### 擷取文本
══════════

“二王”筆法探祕:其實就是一層窗戶紙


這篇文章我們來談一談“二王”的筆法秘奧。

關於筆法的問題我們從一段書論談起。唐朝的書法理論家張彥遠在《法書要錄》中談到:

“蔡邕授於神人而傳之崔瑗及女文姬,文姬傳之鐘繇,鍾繇傳之衛夫人,衛夫人傳之王羲之,王羲之傳之王獻之,王獻之傳之外甥羊欣,羊欣傳之王僧虔,王僧虔傳之蕭子云,蕭子云傳之僧智永,智永傳之虞世南,世南傳之,授於歐陽詢,詢傳之陸柬之,柬之傳之侄彥遠,彥遠傳之張旭,旭傳之李陽冰,陽冰傳之徐浩、顏真卿、鄔彤、韋玩、崔邈。凡二十有三人。文傳終於此矣。”

蔡邕筆法得授神人之說固不可信,然筆法之玄奧,恐濫觴於此。

以上筆法的傳授譜序基本是在父子、師徒、同事之間流傳,其盛極之時乃是在魏晉,所以我們常常說的“神秘筆法”其實就是“晉人筆法”,其代表人物也就是王羲之、王獻之父子。


“二王”筆法探秘:其實就是一層窗戶紙

漢簡與馬王堆帛書

這種筆法形成的緣起既有偶然性也有必然性:

其偶然性在於漢代以來造紙技術的發展,自蔡倫改變了造紙技術之後,人們的日常書寫用紙從竹簡以及昂貴的絹布逐漸演變為了光滑的紙張,這種光滑的紙張,不僅增大了書寫面積,在書寫的流暢性上也是前人之所難及,從而使書法的筆法進一步豐富。

══════════

(擷取的頁面文字資料)
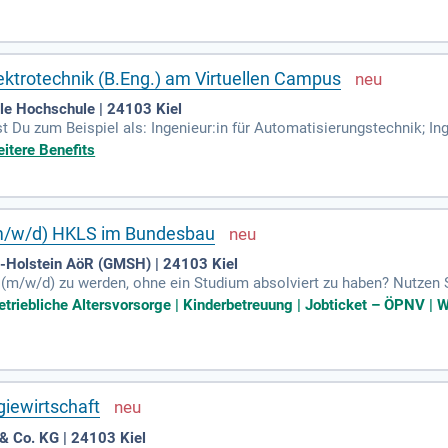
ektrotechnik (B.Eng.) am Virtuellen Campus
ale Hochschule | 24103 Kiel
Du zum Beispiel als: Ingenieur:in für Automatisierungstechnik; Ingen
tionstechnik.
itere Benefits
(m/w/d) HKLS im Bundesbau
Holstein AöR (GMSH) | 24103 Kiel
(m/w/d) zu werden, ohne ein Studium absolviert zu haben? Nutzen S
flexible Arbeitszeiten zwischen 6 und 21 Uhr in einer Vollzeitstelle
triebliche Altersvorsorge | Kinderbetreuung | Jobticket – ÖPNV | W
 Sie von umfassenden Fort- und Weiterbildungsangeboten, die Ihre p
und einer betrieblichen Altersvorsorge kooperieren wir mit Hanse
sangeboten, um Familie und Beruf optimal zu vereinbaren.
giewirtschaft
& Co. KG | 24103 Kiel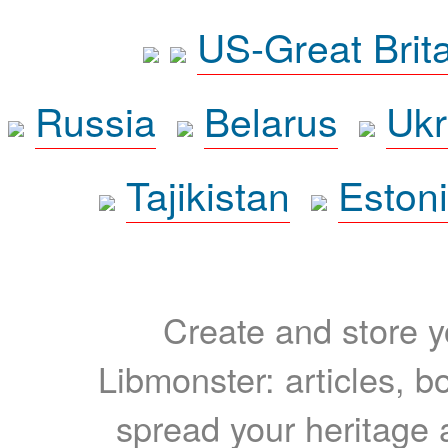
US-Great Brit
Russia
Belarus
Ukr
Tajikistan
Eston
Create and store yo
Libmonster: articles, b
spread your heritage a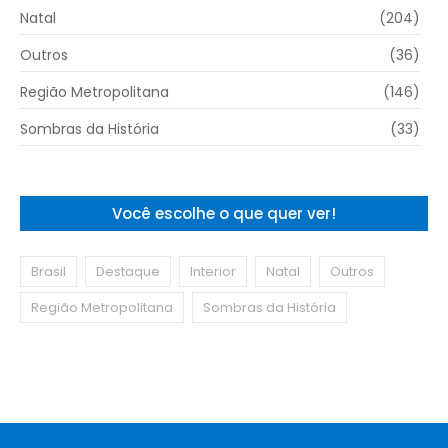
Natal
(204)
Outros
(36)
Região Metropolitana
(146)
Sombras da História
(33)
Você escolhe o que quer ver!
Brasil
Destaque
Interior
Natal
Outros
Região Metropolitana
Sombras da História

══════════

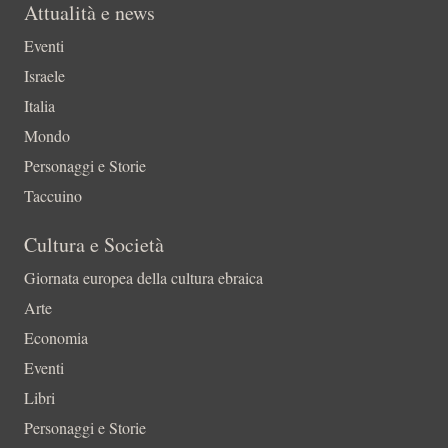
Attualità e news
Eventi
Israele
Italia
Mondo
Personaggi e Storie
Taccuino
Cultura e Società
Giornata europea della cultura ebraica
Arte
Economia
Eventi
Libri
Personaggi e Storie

══════════

請將“二王”筆法一文中從“以上筆法的傳授譜序基本是在父”到“從而使書法的筆法進一步豐富。”的文字一字不差地重抄一遍。 上述各項目取自另一來源。

以上筆法的傳授譜序基本是在父子、師徒、同事之間流傳,其盛極之時乃是在魏晉,所以我們常常說的“神秘筆法”其實就是“晉人筆法”,其代表人物也就是王羲之、王獻之父子。


“二王”筆法探秘:其實就是一層窗戶紙

漢簡與馬王堆帛書

這種筆法形成的緣起既有偶然性也有必然性:

其偶然性在於漢代以來造紙技術的發展,自蔡倫改變了造紙技術之後,人們的日常書寫用紙從竹簡以及昂貴的絹布逐漸演變為了光滑的紙張,這種光滑的紙張,不僅增大了書寫面積,在書寫的流暢性上也是前人之所難及,從而使書法的筆法進一步豐富。